### TASK TO COMPLETE:
Search the entries below for the word "Eris" and copy every line where it appears.

### DATA FOR PROCESSING:
--
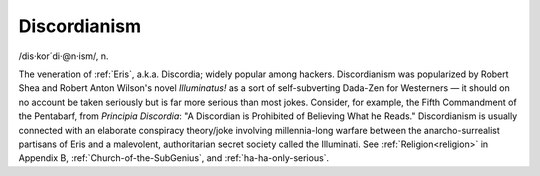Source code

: .. _Discordianism:

============================================================
Discordianism
============================================================

/dis·kor´di·\@n·ism/, n\.

The veneration of :ref:`Eris`\, a.k.a.
Discordia; widely popular among hackers.
Discordianism was popularized by Robert Shea and Robert Anton Wilson's novel *Illuminatus!* as a sort of self-subverting Dada-Zen for Westerners — it should on no account be taken seriously but is far more serious than most jokes.
Consider, for example, the Fifth Commandment of the Pentabarf, from *Principia Discordia*\: "A Discordian is Prohibited of Believing What he Reads."
Discordianism is usually connected with an elaborate conspiracy theory/joke involving millennia-long warfare between the anarcho-surrealist partisans of Eris and a malevolent, authoritarian secret society called the Illuminati.
See :ref:`Religion<religion>` in Appendix B, :ref:`Church-of-the-SubGenius`\, and :ref:`ha-ha-only-serious`\.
--
### FINISHED TASK:
The veneration of :ref:`Eris`\, a.k.a.
Discordianism is usually connected with an elaborate conspiracy theory/joke involving millennia-long warfare between the anarcho-surrealist partisans of Eris and a malevolent, authoritarian secret society called the Illuminati.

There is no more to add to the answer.